Mr Lowry, for the plaintiff, pointed out
that on facts such as we have here the defendant’s fraud could not have been
discovered until after the tenancy had expired. It was only then that the
plaintiff could know that the defendant was not going to give up possession and
that what he had told her about having another house built for him elsewhere
was false. Mr Lowry submitted that it would be an unjustifiable exception to
the rule that fraud unravels everything if the statutory tenancy could survive
when the protected tenancy could not.
In my judgment, the submissions of Mr
Lowry are to be preferred. A statutory tenancy cannot arise unless there is a
protected tenancy from which it can spring. If the effect of the rescission of
the protected tenancy is, so far as practicable, to restore the parties to the
position that they would have been in had the tenancy not been granted, it
would seem to follow that the statutory tenancy ought to come to an end on the
rescission of the protected tenancy. Admittedly, the extinction of a statutory
right is different from the extinction of a contractual right. In deciding
whether there can be an extinction in the first category we must look at the
policy of the statute under which the right arises. The policy of the Rent Act
1977 is to protect those who have been contractual tenants. It is not to
protect someone who, having been deprived of his contractual tenancy, is
adjudged not to have been entitled to occupy the premises in the first place. I
therefore see no reason in principle why a statutory tenancy should survive the
rescission of a protected tenancy which has already expired. On this approach
no distinction is to be made between a rescission ordered on the ground of a
fraudulent misrepresentation by the tenant and one ordered, for example, on the
ground of a common mistake of fact. But if I were wrong in thinking that no
such distinction ought to be made, I would nevertheless hold that it cannot on
any footing be the policy of the 1977 Act that a statutory tenancy which has
sprung from a protected tenancy obtained by fraud should survive the rescission
of the protected tenancy. For these reasons I would decide the first question
in favour of the plaintiff.
The second and third questions must be
decided in like manner. In regard to the second question, Mr Naish sought to
argue that it was the plaintiff’s failure to serve a notice under Case 13 which
caused the defendant to remain in possession. That point is unarguable. The
remaining in possession and the consequential loss to the plaintiff of the
extra rent on holiday lettings were directly caused by the fraudulent
misrepresentation which procured the grant of the tenancy.

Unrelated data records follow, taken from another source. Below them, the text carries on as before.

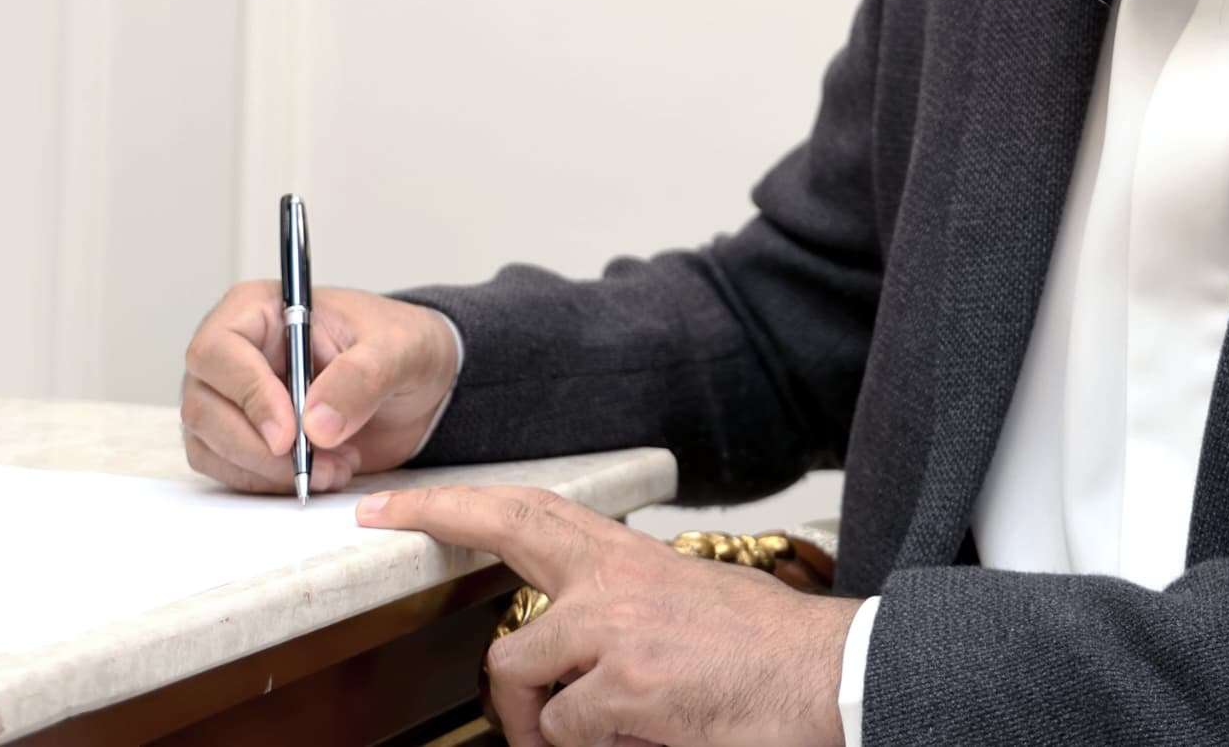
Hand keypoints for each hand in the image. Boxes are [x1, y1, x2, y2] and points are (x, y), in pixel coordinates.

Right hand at [179, 281, 457, 493]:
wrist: (418, 384)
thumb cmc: (402, 345)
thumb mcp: (399, 349)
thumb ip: (362, 377)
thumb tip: (316, 424)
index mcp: (259, 309)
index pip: (218, 350)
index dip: (247, 394)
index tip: (289, 433)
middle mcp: (234, 353)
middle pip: (204, 406)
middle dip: (258, 447)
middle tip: (316, 462)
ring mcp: (231, 397)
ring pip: (210, 445)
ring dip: (268, 471)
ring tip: (335, 467)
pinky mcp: (242, 436)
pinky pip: (228, 470)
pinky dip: (269, 484)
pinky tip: (321, 473)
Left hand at [358, 485, 858, 746]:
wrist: (832, 675)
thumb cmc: (769, 652)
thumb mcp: (689, 604)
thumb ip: (622, 613)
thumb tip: (575, 658)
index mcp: (630, 560)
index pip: (529, 513)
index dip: (456, 506)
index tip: (396, 508)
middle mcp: (613, 584)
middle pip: (506, 571)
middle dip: (452, 560)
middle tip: (412, 558)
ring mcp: (613, 634)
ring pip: (522, 679)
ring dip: (546, 720)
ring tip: (601, 731)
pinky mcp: (621, 689)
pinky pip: (563, 731)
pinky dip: (592, 745)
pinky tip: (646, 732)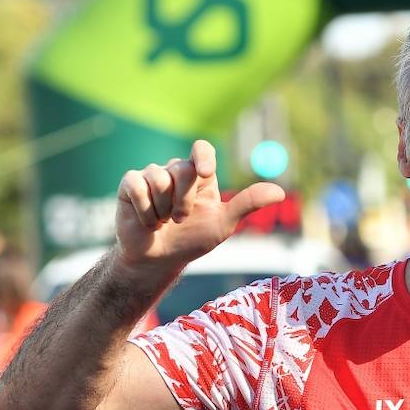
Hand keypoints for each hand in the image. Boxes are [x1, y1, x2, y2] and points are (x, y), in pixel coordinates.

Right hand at [115, 140, 284, 268]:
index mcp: (199, 175)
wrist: (159, 260)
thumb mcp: (223, 223)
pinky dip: (145, 211)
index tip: (205, 172)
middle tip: (180, 220)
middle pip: (181, 169)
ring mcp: (151, 175)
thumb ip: (247, 204)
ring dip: (163, 210)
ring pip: (158, 179)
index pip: (201, 149)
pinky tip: (148, 222)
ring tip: (163, 222)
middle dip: (183, 201)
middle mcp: (174, 170)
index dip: (202, 156)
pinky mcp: (130, 184)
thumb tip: (279, 192)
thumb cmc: (192, 240)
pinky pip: (138, 187)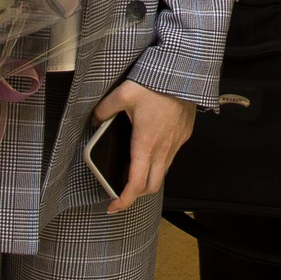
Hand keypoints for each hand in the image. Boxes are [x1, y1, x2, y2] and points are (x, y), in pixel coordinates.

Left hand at [91, 79, 194, 213]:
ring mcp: (175, 143)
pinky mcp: (183, 135)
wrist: (186, 73)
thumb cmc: (157, 84)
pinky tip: (150, 150)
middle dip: (136, 195)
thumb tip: (95, 119)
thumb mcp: (123, 94)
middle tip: (122, 192)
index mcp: (145, 143)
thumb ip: (104, 109)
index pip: (136, 184)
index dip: (124, 200)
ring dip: (148, 178)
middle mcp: (163, 148)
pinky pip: (171, 157)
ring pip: (162, 172)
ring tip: (134, 171)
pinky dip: (159, 163)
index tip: (113, 206)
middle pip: (151, 186)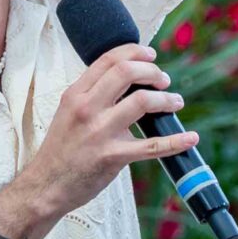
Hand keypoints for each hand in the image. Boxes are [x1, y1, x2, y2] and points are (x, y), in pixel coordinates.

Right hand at [18, 43, 196, 219]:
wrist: (46, 186)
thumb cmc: (60, 149)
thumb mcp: (67, 113)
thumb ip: (91, 95)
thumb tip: (125, 79)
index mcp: (75, 94)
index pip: (108, 60)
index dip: (135, 52)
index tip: (151, 56)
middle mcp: (86, 108)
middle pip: (127, 73)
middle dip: (153, 72)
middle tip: (164, 81)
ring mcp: (100, 132)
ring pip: (142, 101)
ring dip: (166, 100)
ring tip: (175, 103)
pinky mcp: (113, 157)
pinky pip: (151, 146)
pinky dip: (176, 141)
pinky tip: (190, 138)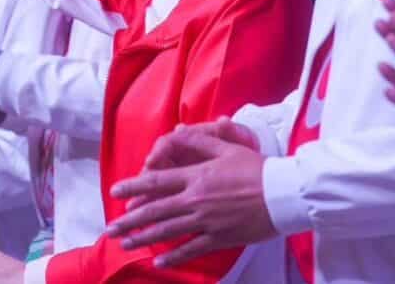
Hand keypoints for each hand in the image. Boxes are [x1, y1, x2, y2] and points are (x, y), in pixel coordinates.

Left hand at [106, 118, 273, 267]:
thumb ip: (199, 140)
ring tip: (125, 244)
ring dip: (144, 238)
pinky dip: (174, 257)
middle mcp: (195, 199)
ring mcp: (206, 221)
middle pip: (155, 210)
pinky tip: (160, 263)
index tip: (115, 192)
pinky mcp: (219, 238)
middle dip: (130, 220)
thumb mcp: (227, 147)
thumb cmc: (256, 168)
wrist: (283, 193)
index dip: (133, 186)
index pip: (157, 181)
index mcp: (196, 176)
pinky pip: (192, 249)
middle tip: (110, 228)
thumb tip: (176, 131)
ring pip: (168, 231)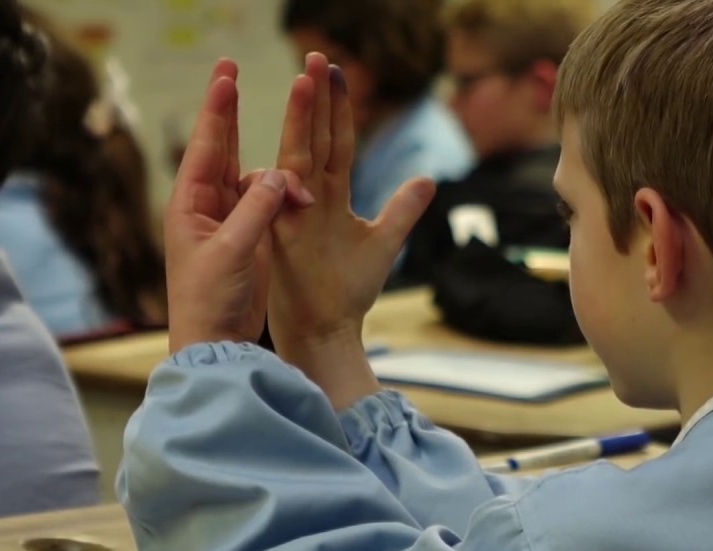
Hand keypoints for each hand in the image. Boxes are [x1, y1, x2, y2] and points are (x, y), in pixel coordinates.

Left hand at [163, 60, 312, 353]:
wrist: (217, 341)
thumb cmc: (209, 299)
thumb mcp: (232, 251)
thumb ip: (256, 209)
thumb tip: (280, 175)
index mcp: (190, 204)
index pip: (205, 146)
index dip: (216, 110)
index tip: (226, 76)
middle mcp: (206, 205)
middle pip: (220, 147)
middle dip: (227, 110)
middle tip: (230, 69)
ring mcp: (229, 219)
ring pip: (254, 177)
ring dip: (280, 178)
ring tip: (301, 196)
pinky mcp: (250, 236)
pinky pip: (270, 201)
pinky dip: (287, 197)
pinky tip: (303, 201)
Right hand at [266, 53, 435, 351]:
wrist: (327, 330)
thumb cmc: (349, 291)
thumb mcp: (384, 242)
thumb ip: (403, 208)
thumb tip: (427, 177)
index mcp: (330, 196)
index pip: (334, 141)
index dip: (337, 107)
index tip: (337, 71)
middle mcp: (309, 198)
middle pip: (313, 137)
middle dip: (315, 98)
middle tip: (317, 57)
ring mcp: (294, 213)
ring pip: (297, 155)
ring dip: (301, 118)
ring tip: (305, 80)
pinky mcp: (285, 234)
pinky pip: (285, 195)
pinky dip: (288, 170)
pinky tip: (294, 140)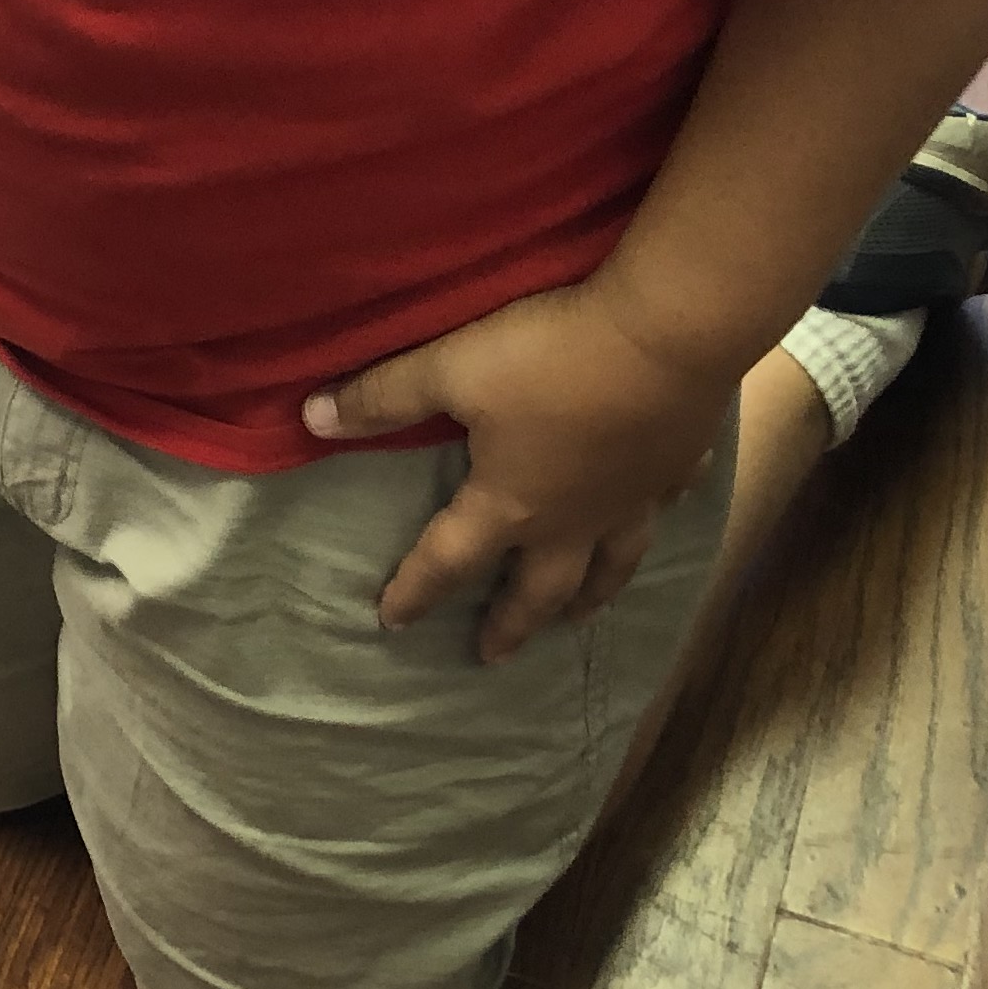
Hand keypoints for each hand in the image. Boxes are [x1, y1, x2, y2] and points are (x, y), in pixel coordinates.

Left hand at [305, 278, 736, 662]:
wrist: (668, 333)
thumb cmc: (550, 355)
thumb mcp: (450, 367)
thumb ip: (382, 397)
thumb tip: (310, 418)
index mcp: (510, 503)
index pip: (449, 560)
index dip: (416, 590)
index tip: (392, 622)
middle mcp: (573, 518)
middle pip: (539, 588)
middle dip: (511, 623)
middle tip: (493, 656)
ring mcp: (632, 498)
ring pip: (610, 566)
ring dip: (589, 596)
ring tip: (578, 617)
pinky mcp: (678, 465)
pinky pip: (664, 506)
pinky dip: (654, 519)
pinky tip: (655, 514)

As to the third question, it is true that
the learned recorder, instead of making no order as to the defendant’s costs up
to October 20 1989,102
might have ordered the plaintiff to pay his costs up to that date. However, I
cannot say that he erred in principle in not making such an order, particularly
when he had found that the plaintiff had had to go to the court only because of
the fraud of the defendant. In regard to the period after October 20 1989 Mr
Naish argued that, since the plaintiff had pursued the action on four different
bases, on only one of which she succeeded, there ought to have been an
apportionment of the costs between the successful and the unsuccessful claims.
Again that was a matter well within the recorder’s discretion and his decision
cannot be interfered with by this court.
Having decided all three questions in
favour of the plaintiff, I would dismiss this appeal accordingly.
NEILL and MUSTILL LJJ agreed and did
not add anything.
The appeal was dismissed with costs, not
to be enforced without the leave of the court; application for costs against
the Legal Aid Fund adjourned; application for leave to appeal to the House of
Lords refused; application for a stay of execution refused; liberty to apply.